"And I don’t like frozen corn"

Well, I saw it.

I have to give myself a round of applause. I managed to make it all the way through “Where the Wild Things Are” without running out in sheer terror! However I will say that tears were shed, but not the frightful kind.
First of all, the film is 100% beautiful. There isn’t one thing that doesn’t completely capture the view of the audience. Beautiful imagery filled our IMAX screen; at times it was hard to decide what to focus on. The movie is also intriguing in this aspect – I love how they used actual Jim Henson puppets instead of doing the whole CGI thing (although some of the “things'” facial expressions were perfected with that technology).
I’ve never read the book so I didn’t quite know how much it paralleled, however, I’m assuming since it is only 10 pages that Spike Jonze had a lot of “pages” to fill with the script. The thing is is that the script is absolutely GENIUS because not one line of dialogue doesn’t have a symbolic meaning. Everything has some kind of a connection, whether it affects your heart or your mind is for you to decide. Nothing within the film is over anyone’s head – the verbiage and vocabulary is that of, well, a nine-year-old, however that brings so much more to the movie that an overly-compensated script.
I guess that is why I was holding back tears only five minutes into the movie. Something pulled at my heartstrings watching Max act as a boy usually does at that age. He reminded me a lot of my little brother when he was younger; creating, exploring, imagining. It killed me to see how he was treated, knowing that boys that young need to be nurtured and cultivated, not ignored.
“How can guys like us worry about something a small as the sun?”
Such a powerful line from the movie. Puts a lot of things in perspective, don’t you think? In my opinion, it was almost an exhausting film. I was spending the whole time trying not to cry from well, everything (the visual and emotional aspects) and my emotions and reactions would alter from laughing, feeling empathy, feeling sympathy, feeling guilt, being concerned, worried, anxious, relieved, happy, content, then sad, scared, hurt, terrified and delighted until it repeated. Truly, all of those emotions were lived out.

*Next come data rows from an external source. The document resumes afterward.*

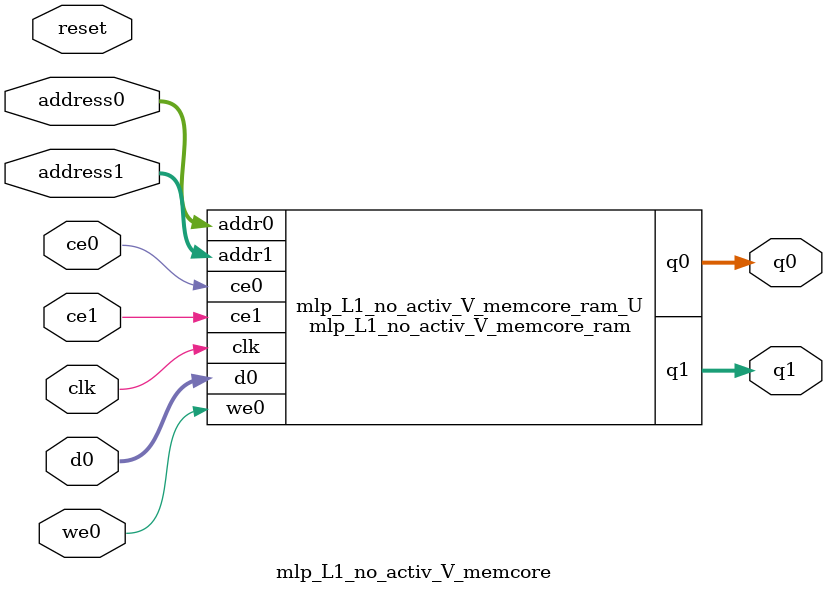
<source format=v>

`timescale 1 ns / 1 ps
module mlp_L1_no_activ_V_memcore_ram (addr0, ce0, d0, we0, q0, addr1, ce1, q1,  clk);

parameter DWIDTH = 18;
parameter AWIDTH = 5;
parameter MEM_SIZE = 25;

input[AWIDTH-1:0] addr0;
input ce0;
input[DWIDTH-1:0] d0;
input we0;
output reg[DWIDTH-1:0] q0;
input[AWIDTH-1:0] addr1;
input ce1;
output reg[DWIDTH-1:0] q1;
input clk;

(* ram_style = "distributed" *)reg [DWIDTH-1:0] ram[0:MEM_SIZE-1];




always @(posedge clk)  
begin 
    if (ce0) 
    begin
        if (we0) 
        begin 
            ram[addr0] <= d0; 
            q0 <= d0;
        end 
        else 
            q0 <= ram[addr0];
    end
end


always @(posedge clk)  
begin 
    if (ce1) 
    begin
            q1 <= ram[addr1];
    end
end


endmodule


`timescale 1 ns / 1 ps
module mlp_L1_no_activ_V_memcore(
    reset,
    clk,
    address0,
    ce0,
    we0,
    d0,
    q0,
    address1,
    ce1,
    q1);

parameter DataWidth = 32'd18;
parameter AddressRange = 32'd25;
parameter AddressWidth = 32'd5;
input reset;
input clk;
input[AddressWidth - 1:0] address0;
input ce0;
input we0;
input[DataWidth - 1:0] d0;
output[DataWidth - 1:0] q0;
input[AddressWidth - 1:0] address1;
input ce1;
output[DataWidth - 1:0] q1;



mlp_L1_no_activ_V_memcore_ram mlp_L1_no_activ_V_memcore_ram_U(
    .clk( clk ),
    .addr0( address0 ),
    .ce0( ce0 ),
    .we0( we0 ),
    .d0( d0 ),
    .q0( q0 ),
    .addr1( address1 ),
    .ce1( ce1 ),
    .q1( q1 ));

endmodule


</source>
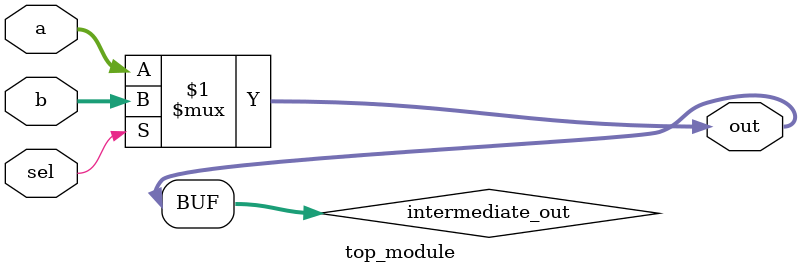
<source format=sv>
module top_module (
	input [99:0] a,
	input [99:0] b,
	input sel,
	output [99:0] out
);

	// Wire for intermediate output
	wire [99:0] intermediate_out;

	// Logic to determine the output
	assign intermediate_out = sel ? b : a;
	assign out = intermediate_out;

endmodule

</source>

I loved how Max, a young boy, was able to conquer such massive heights in his own world, something that even adults tend to lose grip on in the real world. He could escape and would stand up to things that frankly should scare the crap out of him, however he was able to somehow turn things around and accomplish so much. It was very much a real film in the sense that he was a young boy and something as small as not liking frozen corn could send him on a spree of inappropriate behavior.

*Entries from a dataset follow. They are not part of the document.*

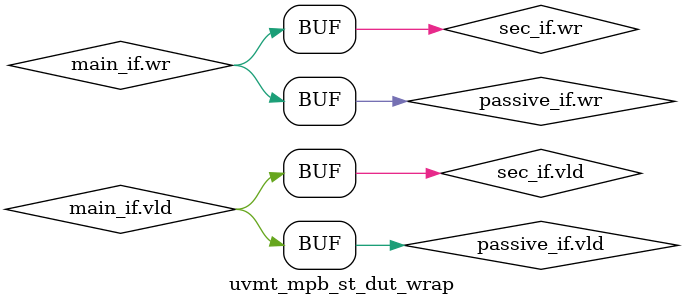
<source format=sv>


`ifndef __UVMT_MPB_ST_DUT_WRAP_SV__
`define __UVMT_MPB_ST_DUT_WRAP_SV__


/**
 * "DUT" connecting Matrix Peripheral Bus UVM Agent Self-Test Bench interfaces.  All ports are SV interfaces.
 * @ingroup uvmt_mpb_st_tb
 */
module uvmt_mpb_st_dut_wrap (
   uvma_mpb_if  main_if, ///< MAIN Agent interface
   uvma_mpb_if  sec_if, ///< SEC Agent interface
   uvma_mpb_if  passive_if, ///< Passive Agent interface
   uvma_clk_if  clk_if, ///< Clock interface
   uvma_reset_if  reset_n_if ///< Reset interface
);

   assign sec_if.vld = main_if.vld;
   assign passive_if.vld = main_if.vld;
   assign sec_if.wr = main_if.wr;
   assign passive_if.wr = main_if.wr;
   assign sec_if.wdata = main_if.wdata;
   assign passive_if.wdata = main_if.wdata;
   assign sec_if.addr = main_if.addr;
   assign passive_if.addr = main_if.addr;
   assign main_if.rdy = sec_if.rdy;
   assign passive_if.rdy = sec_if.rdy;
   assign main_if.rdata = sec_if.rdata;
   assign passive_if.rdata = sec_if.rdata;


   // pragma uvmx dut_wrap begin
   // pragma uvmx dut_wrap end

endmodule


`endif // __UVMT_MPB_ST_DUT_WRAP_SV__
</source>
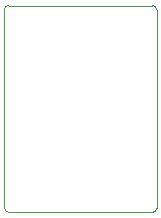
<source format=gm1>
G04 #@! TF.GenerationSoftware,KiCad,Pcbnew,(7.0.0)*
G04 #@! TF.CreationDate,2023-05-09T09:59:22+03:00*
G04 #@! TF.ProjectId,IoT_sulari_sensorboard,496f545f-7375-46c6-9172-695f73656e73,rev?*
G04 #@! TF.SameCoordinates,Original*
G04 #@! TF.FileFunction,Profile,NP*
%FSLAX46Y46*%
G04 Gerber Fmt 4.6, Leading zero omitted, Abs format (unit mm)*
G04 Created by KiCad (PCBNEW (7.0.0)) date 2023-05-09 09:59:22*
%MOMM*%
%LPD*%
G01*
G04 APERTURE LIST*
G04 #@! TA.AperFunction,Profile*
%ADD10C,0.100000*%
G04 #@! TD*
G04 APERTURE END LIST*
D10*
X137500000Y-82100000D02*
X142700000Y-82100000D01*
X144140000Y-99599999D02*
X131949999Y-99600142D01*
X131960000Y-82100001D02*
G75*
G03*
X131599858Y-82449999I-10000J-349999D01*
G01*
X137500000Y-82100000D02*
X131960000Y-82100000D01*
X144500000Y-82464152D02*
X144500142Y-99250000D01*
X144140000Y-99599999D02*
G75*
G03*
X144500142Y-99250000I10000J349999D01*
G01*
X144499957Y-82464151D02*
G75*
G03*
X144126713Y-82100001I-354357J10151D01*
G01*
X131600001Y-99240000D02*
G75*
G03*
X131949999Y-99600142I349999J-10000D01*
G01*
X142700000Y-82100000D02*
X144126713Y-82100001D01*
X131600000Y-99240000D02*
X131599858Y-82449999D01*
M02*

</source>
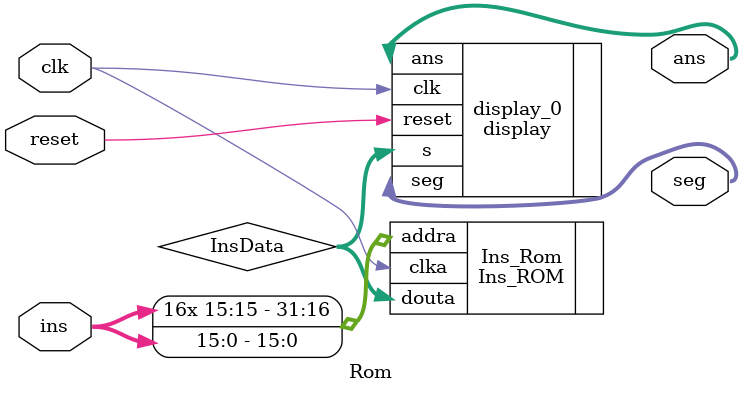
<source format=v>
`timescale 1ns / 1ps


module Rom(
    input [15:0] ins,
    input clk,
    input reset,
    output [6:0] seg,
    output [7:0] ans
    );
    wire [31:0] InsData;
    Ins_ROM Ins_Rom(.clka(clk),         // input wire clka
            .addra({{16{ins[15]}},ins[15:0]}),     // input wire [15 : 0] addra
            .douta(InsData[31:0])         // output wire [31 : 0] douta
    );
    display display_0(.clk(clk),.reset(reset),.s(InsData),.ans(ans),.seg(seg));
            
endmodule

</source>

The best part of the movie had to be how each “thing” represented a different side of everyone. There wasn’t one “thing” – Carol, KW, Ira, Judith, Alex, Douglas, even the bull – that the audience couldn’t relate to or at least say that they felt at least once. I know sometimes I feel like I’m talking and nobody is listening. Literally. I can ask a question and people have the audacity to not answer. It’s sad and I really empathized with Alex on that one. Also, you know the times you get so mad and upset you really want to make a point, but you won’t really, but you at least want other people to think you would actually carry out what you say you will? How about when you would do anything for anyone because you loved them so much? Or at that moment when you’re so happy to be with people that you can’t do anything or say anything to express it… the only thing that would do your feelings justice would be to let our a big howl? If you’ve been let down, wondering why you weren’t protected or why nobody is on your side, why things aren’t working out how you had planned or envisioned; why people continue to hurt you when you’re already hurt or why people can’t just take a joke.
Looky there. I went into a movie I was petrified to see and now it’s going to be something I treasure forever. Now I just need to get my hands on a copy of the book.